By Jugaad Dhaliwal, Junior
For The Pacific Times
Large language models have been in development for many years but only those with very powerful hardware were able to use them. With the advent of ChatGPT from OpenAI, the access to large language models was made as easy as visiting a website. Students were some of the first to capitalize on these new tools and used them to complete assignments. Critical thinking skills are the basis of living an adult life and without them it’s hard to say a person has matured. The use of AI by students to write for them is unethical. Although the use of AI makes it easier for students to write faster and better, it does not allow the students to develop their own thinking skills and takes away the responsibility for the student to learn the subject which are the goals of education.
AI can write some of the best essays and papers ever. They take in a prompt and based on that generate an output however it was requested. Students use this to their advantage by giving the same prompt given to them by their instructor to generate answers to their school work. Although this means that they are producing some of the best work in the class, they are only showing that they can use the copy and paste feature of any computer. This leads to the students not developing any of their thinking skills because they are not using them. Although the writing is phenomenal, it is unethical to use AI to complete the assignments. This is because the students are at school to develop skills which come from the process more than the product. If a student gets a worse grade but has learned how to analyze text and create their own ideas they are doing better than someone who got a perfect grade but doesn’t actually know how to think critically. Many schools call this academic dishonesty but it’s more than that, it is dishonest to the student because the student is cheating themselves out of the development of their skills. Even though using AI can help students complete assignments it doesnt give them the ability to develop important life skills.

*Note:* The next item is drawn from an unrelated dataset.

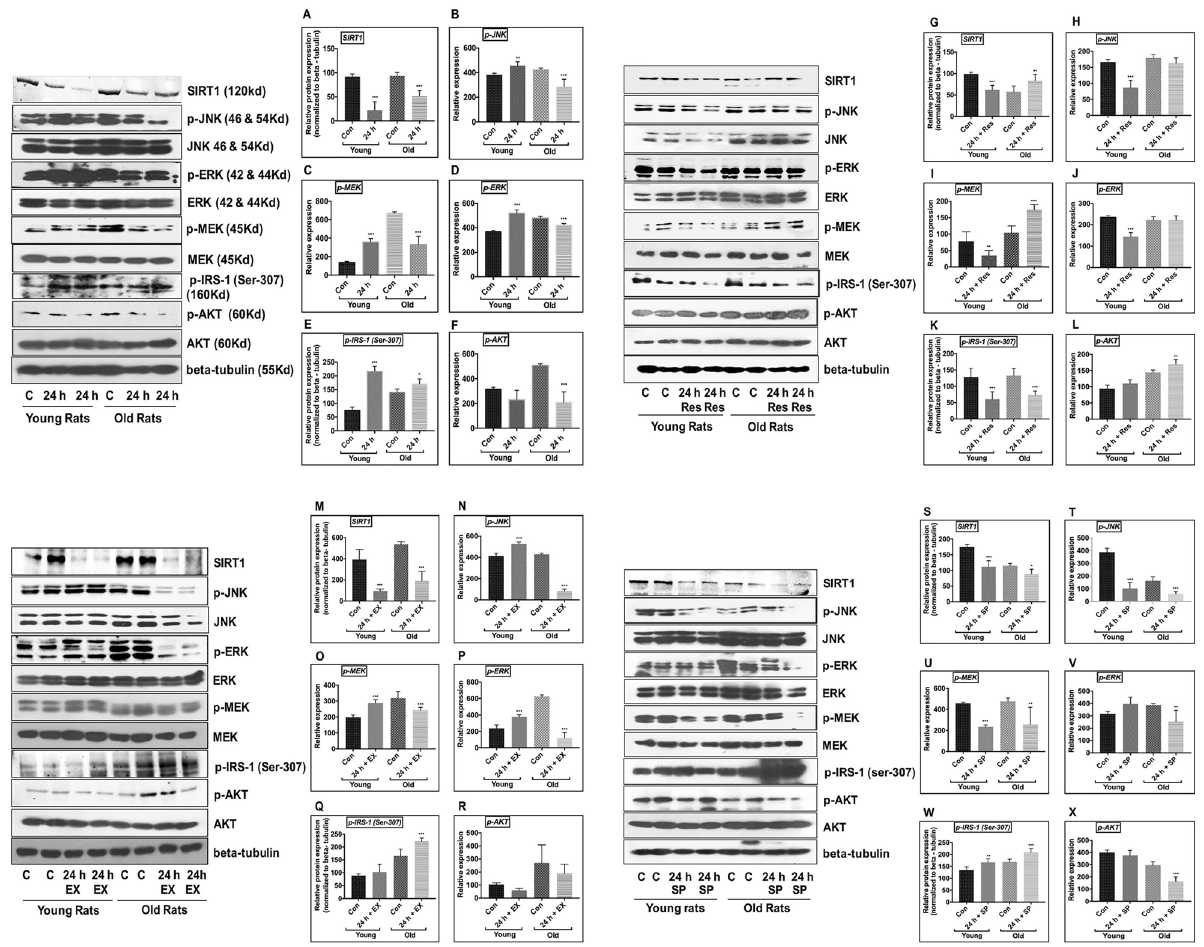
Figure 1. Effect of ischemia on the expression of SIRT1, JNK/ERK/MAPK/AKT signaling pathway in brains of control, 24 h MCAO, MCAO + EX-527, MCAO + resveratrol, and MCAO + SP600125 treatment in young and aged rat. Respective total proteins and beta-tubulin were served as the loading control (p-JNK, p-MEK, p-ERK, and p-AKT), while SIRT1 and p-IRS-1 were normalized to beta-tubulin. (A–F) Statistical results on the changes in expression of SIRT1, p-JNK, p-MEK, p-ERK, p-IRS-1, and p-AKT expression following CI. (G–L) Statistical results on the expression of SIRT1, p-JNK, p-MEK, p-ERK, p-IRS-1, and p-AKT on resveratrol treatment. (M–R) statistical results on the expression of SIRT1, p-JNK, p-MEK, p-ERK, p-IRS-1, and p-AKT on SIRT1 inhibition with EX-527. (S–X) Statistical results on the expression of SIRT1, p-JNK, p-MEK, p-ERK, p-IRS-1, and p-AKT on JNK inhibition with SP600125 treatment. The densitometry values are represented as mean ± SD (n = 5). *p < 0.05 versus sham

AI is unethical because it goes against the very fundamentals of schools and education. The goal of schools is to teach students about various subjects to build a large knowledge base from where they can build off to create a career path or other direction for their life. AI makes these goals irrelevant because a student no longer has any responsibility to learn. Prior to AI the students needed to learn in order to get good grades and eventually go to higher education. After AI, the student does not need to learn anything about a topic, unless there are very strict testing protocols in place. This means that the schools serve almost no purpose to the students since anyone can complete a course without any learning or effort.
The argument can be made that AI will be so integrated into society in the future that there will be no need for anyone to know anything. This could be true but we are years away from that. Just like the saying that a student won’t have a calculator in their pocket all the time became false, the same can happen to AI. Right now we are in the present and AI is in very early stages. It not only isn’t always accurate but it also cannot generate completely new ideas because of how it fundamentally works. These issues could be mitigated but to have AI become part of society like some hope, it has to be very profitable which is difficult due to the sheer amount of computational power needed to run these models. Ethics also differ from person to person. Some value hard work and effort while others only care about the end product.
Although AI is very helpful in writing or doing school work, it fails to allow a student to develop necessary life skills, and doesn’t allow schools to complete their job as an educational institution. This makes it unethical because it cheats the student out of being able to get better skills and being knowledgeable. In order to find the ethical boundaries of AI we need to agree on what is more important, a student’s education or a student’s grades.